**DATASET CONTENT:**
▽

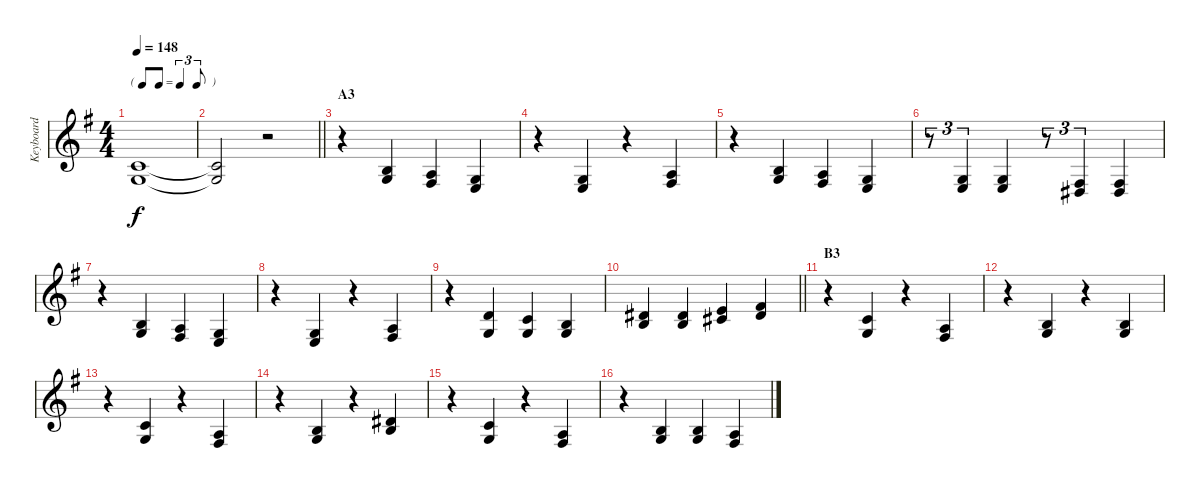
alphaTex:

\track ("Keyboard" "Keyboard") {instrument stringensemble1}
\staff {score}
\tuning (E4 B3 G3 D3 A2 E2) {hide}
\ts (4 4)
\tf triplet8th
\tempo 148
\clef g2
\ks g
(1.2{t} 0.3{t}).1{dy f} |
\barLineRight lightlight
(1.2{t} 0.3{t}).2 r.2 |
\section ("" "A3")
r.4 (0.2 0.3).4 (2.3 4.4).4 (0.3 2.4).4 |
r.4 (0.3 2.4).4 r.4 (2.3 4.4).4 |
r.4 (0.2 0.3).4 (2.3 4.4).4 (0.3 2.4).4 |
r.8{tu (3 2)} (0.3 2.4).4{tu (3 2)} (0.3 2.4).4 r.8{tu (3 2)} (4.4 6.5).4{tu (3 2)} (4.4 6.5).4 |
r.4 (0.2 0.3).4 (2.3 4.4).4 (0.3 2.4).4 |
r.4 (0.3 2.4).4 r.4 (2.3 4.4).4 |
r.4 (3.2 0.3).4 (1.2 0.3).4 (0.2 0.3).4 |
\barLineRight lightlight
(4.2 4.3).4 (4.2 4.3).4 (0.1 2.2).4 (2.1 4.2).4 |
\section ("" "B3")
r.4 (1.2 0.3).4 r.4 (2.3 4.4).4 |
r.4 (0.2 0.3).4 r.4 (0.2 0.3).4 |
r.4 (1.2 0.3).4 r.4 (2.3 4.4).4 |
r.4 (0.2 0.3).4 r.4 (4.2 4.3).4 |
r.4 (1.2 0.3).4 r.4 (2.3 4.4).4 |
r.4 (0.2 0.3).4 (0.2 0.3).4 (2.3 4.4).4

△

**TASK REQUIREMENTS:**
Transcribe all of the material above line for line, with no changes, and leave the pictures out of your answer.

**RESULT OF THE EXERCISE:**
alphaTex:

\track ("Keyboard" "Keyboard") {instrument stringensemble1}
\staff {score}
\tuning (E4 B3 G3 D3 A2 E2) {hide}
\ts (4 4)
\tf triplet8th
\tempo 148
\clef g2
\ks g
(1.2{t} 0.3{t}).1{dy f} |
\barLineRight lightlight
(1.2{t} 0.3{t}).2 r.2 |
\section ("" "A3")
r.4 (0.2 0.3).4 (2.3 4.4).4 (0.3 2.4).4 |
r.4 (0.3 2.4).4 r.4 (2.3 4.4).4 |
r.4 (0.2 0.3).4 (2.3 4.4).4 (0.3 2.4).4 |
r.8{tu (3 2)} (0.3 2.4).4{tu (3 2)} (0.3 2.4).4 r.8{tu (3 2)} (4.4 6.5).4{tu (3 2)} (4.4 6.5).4 |
r.4 (0.2 0.3).4 (2.3 4.4).4 (0.3 2.4).4 |
r.4 (0.3 2.4).4 r.4 (2.3 4.4).4 |
r.4 (3.2 0.3).4 (1.2 0.3).4 (0.2 0.3).4 |
\barLineRight lightlight
(4.2 4.3).4 (4.2 4.3).4 (0.1 2.2).4 (2.1 4.2).4 |
\section ("" "B3")
r.4 (1.2 0.3).4 r.4 (2.3 4.4).4 |
r.4 (0.2 0.3).4 r.4 (0.2 0.3).4 |
r.4 (1.2 0.3).4 r.4 (2.3 4.4).4 |
r.4 (0.2 0.3).4 r.4 (4.2 4.3).4 |
r.4 (1.2 0.3).4 r.4 (2.3 4.4).4 |
r.4 (0.2 0.3).4 (0.2 0.3).4 (2.3 4.4).4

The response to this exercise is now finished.